Carin and I got our new iPhones over the weekend. So far, even though I’ve hardly scratched the surface of what this thing can do since I’ve largely been concerned with making sure all my apps still work the way I’d like them to, I’m finding the 6S to be pretty great. The call quality is worlds better than it was on our old 4 and 4S phones, and it’s just so fast! Sometimes so fast that it feels like I’ve barely finished double tapping to activate something and it’s already done.
While we were at the Rogers store, the girl taking care of our new contracts was nice enough to warn us about a new feature that Apple built into iOS 9 and has decided to turn on by default. It’s called Wi-Fi Assist, and if you’re not a fan of data overage charges you’re gonna wanna turn it off like right now. Basically what it does is automatically switch your phones internet connection from your WiFi to cellular data when you’re surfing or streaming and it determines that the WiFi signal you’re on is weak. A nice idea in theory, but one that in reality we should be warned about during setups and upgrades and allowed to make our own decision on because most of us don’t have unlimited data plans since we didn’t win the fucking Lotto Max over here, guys.
Rogers lady turned it off for us in the store which was fine and dandy, but since we headed home and promptly reset to factory defaults so we could get everything we’d backed up to iCloud onto our new phones, Apple turned it right back on again. So since I’ve just figured out how to manually turn it off myself, I thought I’d tell you how you can do the same in case you’re in a similar position (there’s a good chance you are if any of this is news to you).
- Go to settings.
- But not the WiFi settings, because that would be far too sensible.
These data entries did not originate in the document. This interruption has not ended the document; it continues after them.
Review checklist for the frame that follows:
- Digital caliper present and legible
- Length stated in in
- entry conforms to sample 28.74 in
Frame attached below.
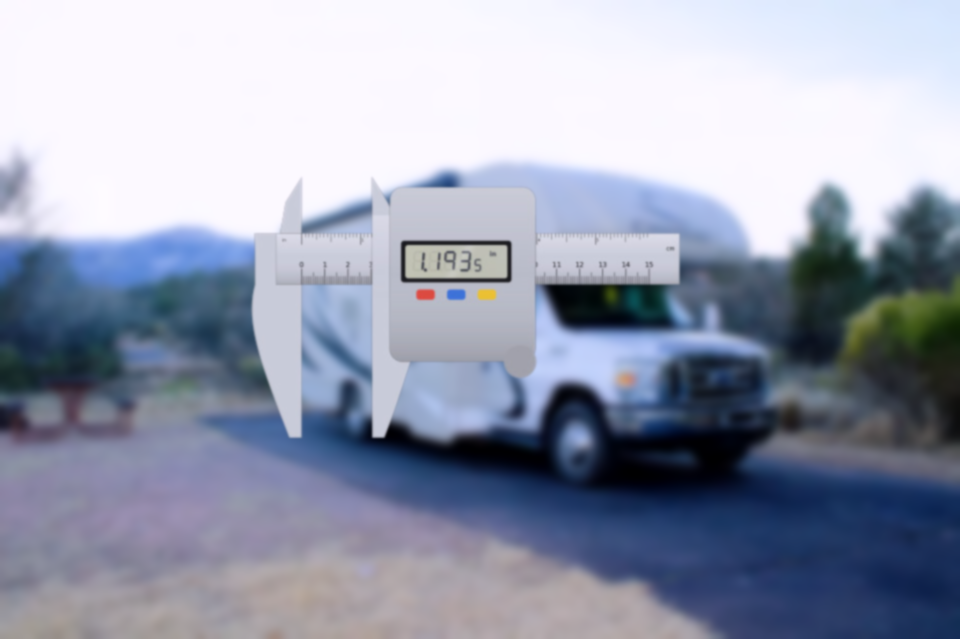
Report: 1.1935 in
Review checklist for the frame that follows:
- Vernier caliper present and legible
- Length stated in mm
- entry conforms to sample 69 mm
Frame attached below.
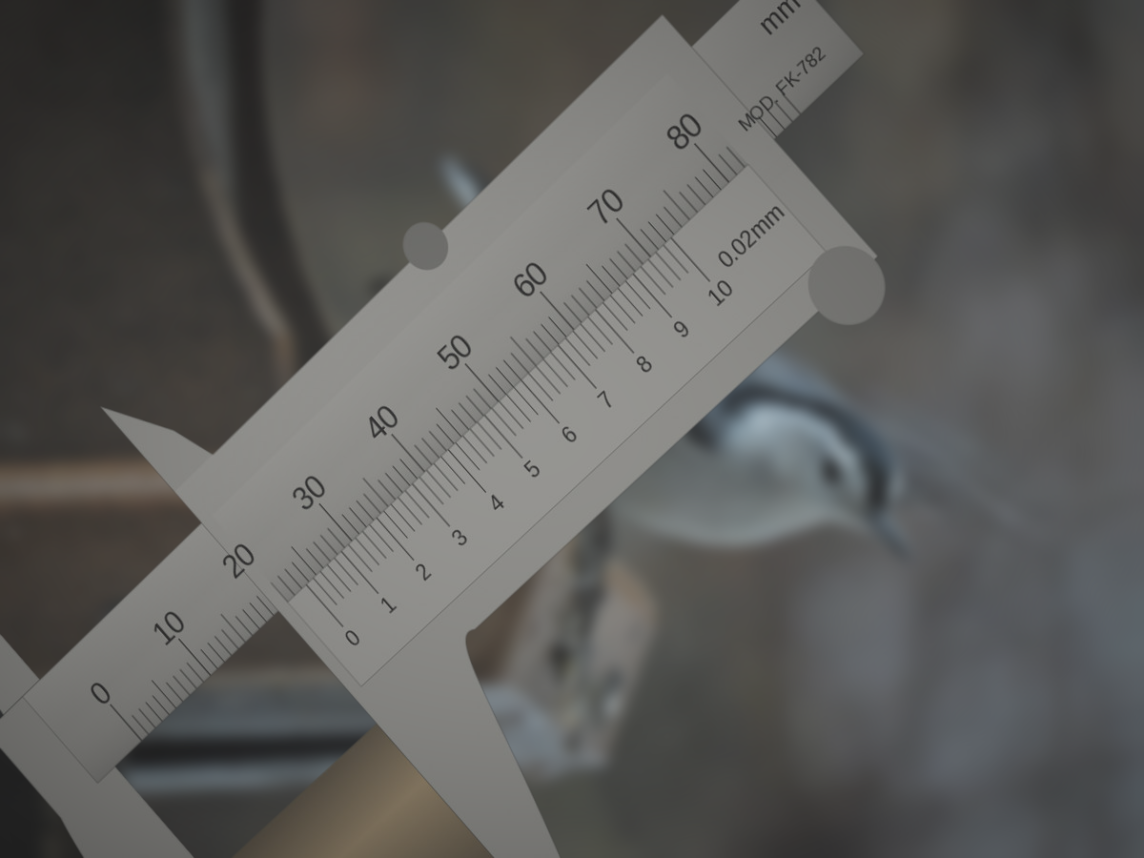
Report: 23.6 mm
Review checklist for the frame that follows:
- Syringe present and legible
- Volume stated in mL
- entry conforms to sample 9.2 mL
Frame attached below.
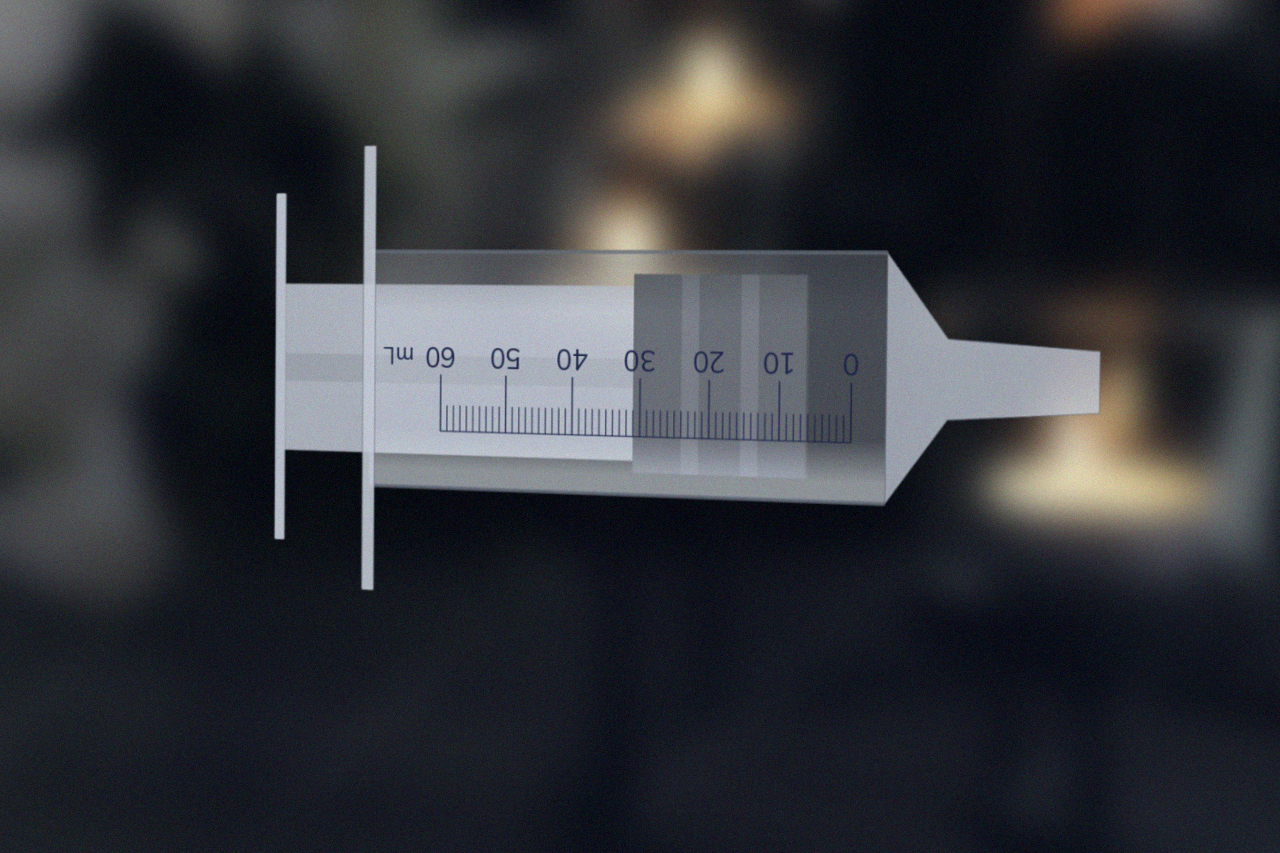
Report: 6 mL
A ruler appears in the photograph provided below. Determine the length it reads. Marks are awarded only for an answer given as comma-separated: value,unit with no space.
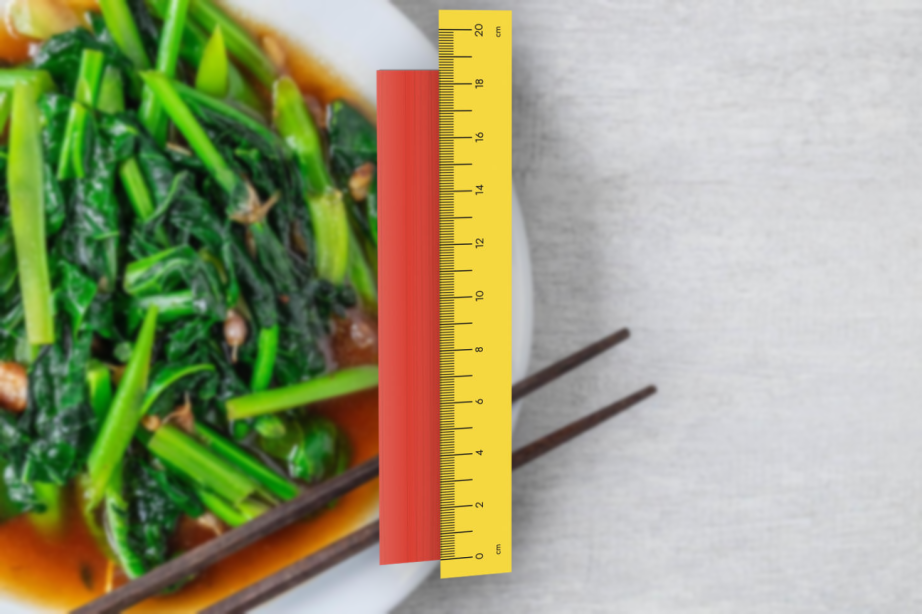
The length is 18.5,cm
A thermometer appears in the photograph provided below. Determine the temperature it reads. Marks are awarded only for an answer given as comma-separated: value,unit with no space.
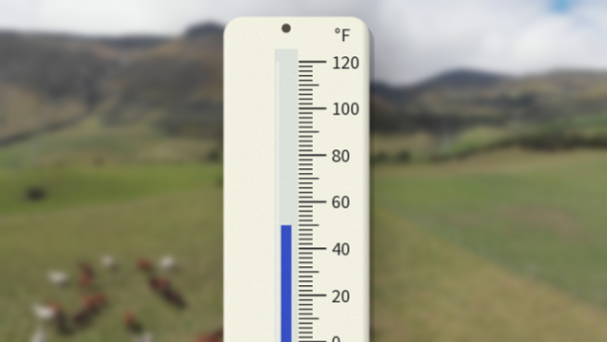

- Instead, go to cellular.
- Once inside, scroll down about a thousand miles until you find Wi-Fi Assist near the bottom of the screen and make sure it’s set to off.
- If you’re using Voiceover like I am, it’s way down yonder next to the reset statistics button that comes after that giant list of apps and how much data they’ve been using. Pretty much the last place you’d expect to find it, in other words.
- Your standard double tap will turn it off if it’s on.
It’s a pretty simple process once you know what you’re looking for, but one that Apple has made needlessly complex and should fix in one of the upcoming bug squashing releases, in my opinion.